Cemevlerinin ibadethane olarak tanınması sadece yerel düzeyde değil, uluslararası ve ulusal hukukta da karşılık bulan bir konu. Avrupa İnsan Hakları Mahkemesi (AİHM), Türkiye’nin Cemevlerini ibadethane olarak kabul etmemesini dini ayrımcılık olarak nitelendirmiş ve bu konuda Türkiye’yi defalarca haksız bulmuştu. Ayrıca Anayasa Mahkemesi de Cemevlerine yapılan ayrımcı muamelelerin hak ihlali oluşturduğunu belirten kararlar almıştı. Ancak bu kararlara rağmen, merkezi hükümetin Cemevlerini ibadethane olarak kabul etmeme politikası devam ediyor.

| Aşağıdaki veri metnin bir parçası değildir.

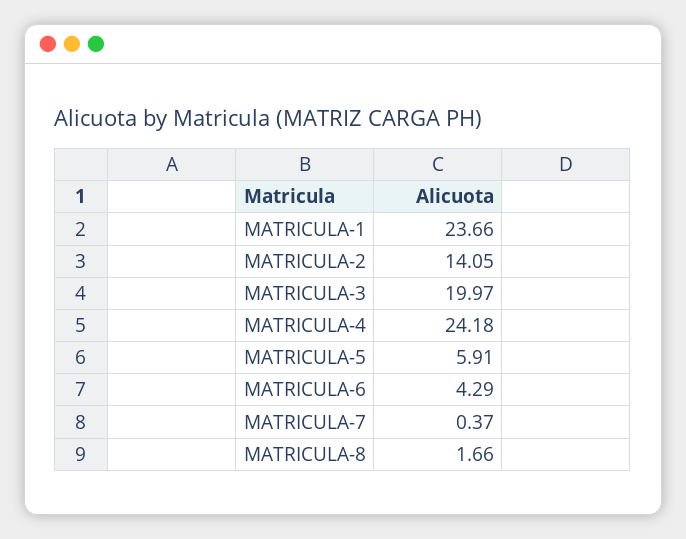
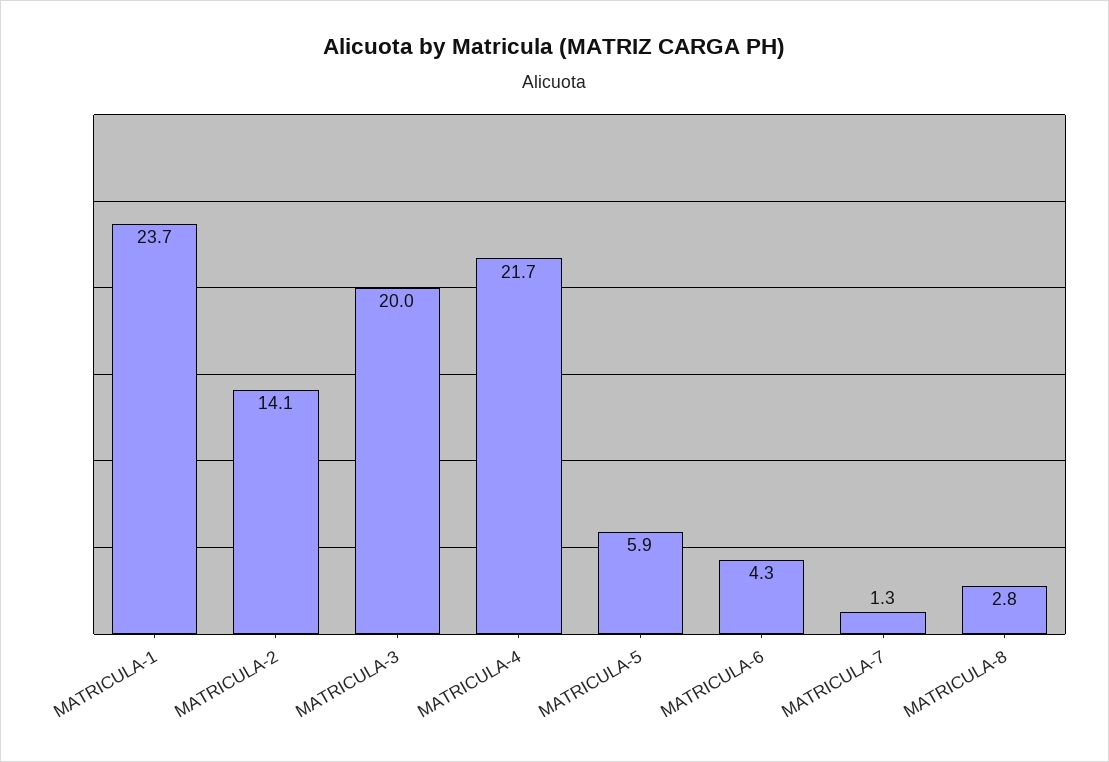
  {
    "MATRICULA-1": 23.66,
    "MATRICULA-2": 14.05,
    "MATRICULA-3": 19.97,
-   "MATRICULA-4": 24.18,
+   "MATRICULA-4": 21.7,
    "MATRICULA-5": 5.91,
    "MATRICULA-6": 4.29,
-   "MATRICULA-7": 0.37,
+   "MATRICULA-7": 1.3,
-   "MATRICULA-8": 1.66
+   "MATRICULA-8": 2.8
  }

Hükümetin “Alevi Açılımı” ve Eleştiriler

Adalet ve Kalkınma Partisi (AKP) hükümeti, yıllardır süren Cemevlerinin ibadethane olarak kabul edilmesi taleplerine yanıt vermekte yetersiz kaldı. Son dönemde hükümetin “Alevi açılımı” adı altında yaptığı girişimler, Alevi toplumu tarafından “devlet eliyle kendi Alevisini yaratma” çabası olarak eleştiriliyor. Bu girişimlerin, Alevi toplumunun gerçek taleplerine yanıt vermekten çok, devletin belirlediği sınırlar içinde bir Alevilik anlayışı yaratmaya yönelik olduğu düşünülüyor. Hükümetin Cemevlerine resmi statü vermemesi ve bu konudaki direnci, Alevi toplumu ile hükümet arasındaki gerilimi canlı tutuyor.

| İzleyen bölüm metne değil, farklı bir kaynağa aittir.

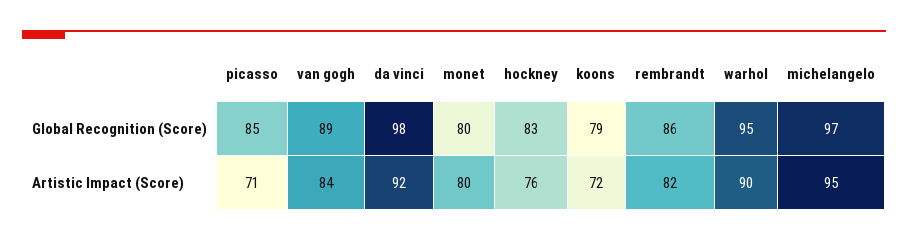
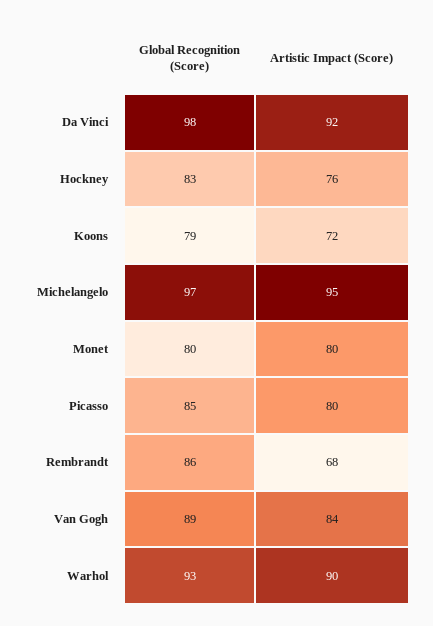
  {
    "picasso": {
      "Global Recognition (Score)": 85,
-     "Artistic Impact (Score)": 71
+     "Artistic Impact (Score)": 80
    },
    "van gogh": {
      "Global Recognition (Score)": 89,
      "Artistic Impact (Score)": 84
    },
    "da vinci": {
      "Global Recognition (Score)": 98,
      "Artistic Impact (Score)": 92
    },
    "monet": {
      "Global Recognition (Score)": 80,
      "Artistic Impact (Score)": 80
    },
    "hockney": {
      "Global Recognition (Score)": 83,
      "Artistic Impact (Score)": 76
    },
    "koons": {
      "Global Recognition (Score)": 79,
      "Artistic Impact (Score)": 72
    },
    "rembrandt": {
      "Global Recognition (Score)": 86,
-     "Artistic Impact (Score)": 82
+     "Artistic Impact (Score)": 68
    },
    "warhol": {
-     "Global Recognition (Score)": 95,
+     "Global Recognition (Score)": 93,
      "Artistic Impact (Score)": 90
    },
    "michelangelo": {
      "Global Recognition (Score)": 97,
      "Artistic Impact (Score)": 95
    }
  }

Ekrem İmamoğlu’nun Kararlı Duruşu

İBB Başkanı Ekrem İmamoğlu, uzun süredir Cemevlerinin ibadethane olarak tanınması gerektiğini savunuyordu. İmamoğlu, “Bu ayrımcılık bu milletin vicdanına sığmaz” diyerek merkezi hükümete yönelik eleştirilerde bulunmuştu. İBB Meclisi’nin aldığı bu karar, hem Alevi toplumunun taleplerine bir yanıt hem de merkezi hükümete yönelik güçlü bir mesaj olarak yorumlandı.

İBB’nin Cemevlerini ibadethane olarak tanıması, yerel düzeyde Alevi toplumunun taleplerinin karşılanması adına büyük bir adım olarak öne çıkıyor. Ancak AİHM ve Anayasa Mahkemesi kararlarına rağmen merkezi hükümetin bu konuda bir adım atmaması, Türkiye’deki Alevi toplumunun haklarıyla ilgili tartışmaları sürdürüyor. Bu karar, yerel yönetimlerin dini özgürlükler ve eşitlik açısından oynayabileceği rolün altını çizerken, merkezi hükümetin bu konudaki tutumunu yeniden tartışmaya açıyor.